WHAT IS ASKED -
**1)** Copy the part of the festival showcase text that begins with the words "Well the last" and ends with "do that again.", word for word.
**2)** Set down the rows below exactly as they appear, starting at the line containing "green rectangle: moved 1 px left, 4 px down" and going through the end of the rows, leaving out the pictures.

PASSAGE SHOWN -

5) What live shows are you seeing at Northside this weekend?!

Big Thief.

2:30 pm – Kinder Than Wolves

Orlando’s Kinder Than Wolves is comprised of three audio engineers/musicians, so it’s no surprise that they’re able to lay down such lush soundscapes.  Their 2016 record Mean Something was met with acclaim from the likes of The Big Takeover and we can’t wait to hear what they’ve been working on since their debut!

3:15 pm – GIRL SKIN

Locals GIRL SKIN craft songs that are hard to define by genre, but are gorgeous nonetheless. The handful of singles preceding their upcoming EP blend folk, pop, and soul, and certainly leave us wanting more.

1) You guys have a very rich sound – what were some of your points of inspiration while writing the songs on your most recent recordings?

Well the last five or six songs we’ve written have all been on the piano, not sure why…. well I do know why; it’s because I just bought a piano. Also possibly because I’ve been listening to a lot of Nick Cave.

2) You composed a great track for Valley Eyewear…are there any other upcoming collaborations you’re looking forward to?

I just composed something for Victoria Secret. Pretty strange, not sure if I’ll do that again.

3) What bands are you digging right now that we should check out?

Benjamin Booker’s new album.

4) Any big summer plans for GIRL SKIN?

We’ll be releasing a few music videos and an EP also playing live a ton.

5) What gigs are you catching at Northside Festival this weekend?!

Elvis Depressdly, Big Thief.

4 pm – Josh Jacobson

Josh Jacobson writes neo-soul music that is both vulnerable and strong. A multi-instrumentalist, producer, songwriter, and singer, Jacobson wooed us with his latest singles “Polaroids” and “Not Alone.”  Come slow dance to Jacobson’s headlining set at our showcase on Saturday!

1) Your self-proclaimed genre is “Future Soul;” what does that mean to you?

I’m inspired by a lot of different sounds, from jazz to dance music, and ‘future soul’ is my way of bringing it all together. At the core I’m a piano singer-songwriter, but I sing over this soundscape built from my own mix of both live instruments and electronics.

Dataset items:
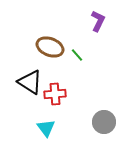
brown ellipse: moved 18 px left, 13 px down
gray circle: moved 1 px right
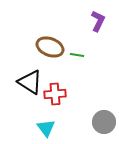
green line: rotated 40 degrees counterclockwise
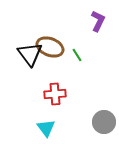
green line: rotated 48 degrees clockwise
black triangle: moved 28 px up; rotated 20 degrees clockwise
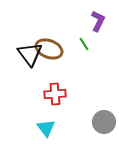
brown ellipse: moved 1 px left, 2 px down
green line: moved 7 px right, 11 px up
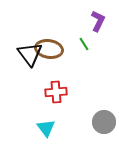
brown ellipse: rotated 12 degrees counterclockwise
red cross: moved 1 px right, 2 px up
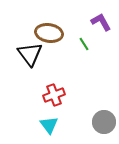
purple L-shape: moved 3 px right, 1 px down; rotated 55 degrees counterclockwise
brown ellipse: moved 16 px up
red cross: moved 2 px left, 3 px down; rotated 15 degrees counterclockwise
cyan triangle: moved 3 px right, 3 px up
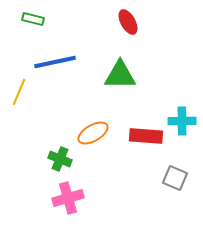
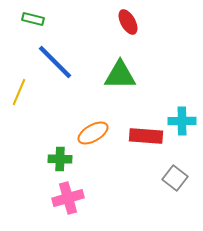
blue line: rotated 57 degrees clockwise
green cross: rotated 20 degrees counterclockwise
gray square: rotated 15 degrees clockwise
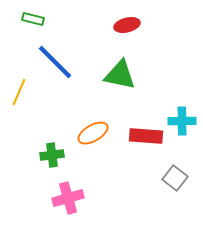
red ellipse: moved 1 px left, 3 px down; rotated 75 degrees counterclockwise
green triangle: rotated 12 degrees clockwise
green cross: moved 8 px left, 4 px up; rotated 10 degrees counterclockwise
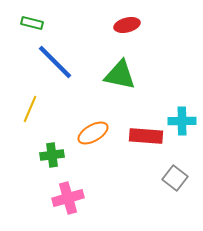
green rectangle: moved 1 px left, 4 px down
yellow line: moved 11 px right, 17 px down
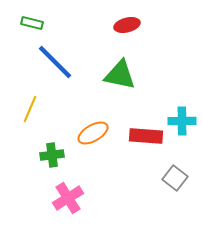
pink cross: rotated 16 degrees counterclockwise
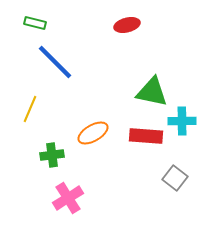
green rectangle: moved 3 px right
green triangle: moved 32 px right, 17 px down
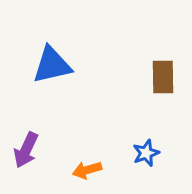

RESPONSES -
**1)**
Well the last five or six songs we’ve written have all been on the piano, not sure why…. well I do know why; it’s because I just bought a piano. Also possibly because I’ve been listening to a lot of Nick Cave.

2) You composed a great track for Valley Eyewear…are there any other upcoming collaborations you’re looking forward to?

I just composed something for Victoria Secret. Pretty strange, not sure if I’ll do that again.

**2)**
green rectangle: moved 1 px left, 4 px down
yellow line: moved 11 px right, 17 px down
pink cross: rotated 16 degrees counterclockwise
green rectangle: moved 3 px right
green triangle: moved 32 px right, 17 px down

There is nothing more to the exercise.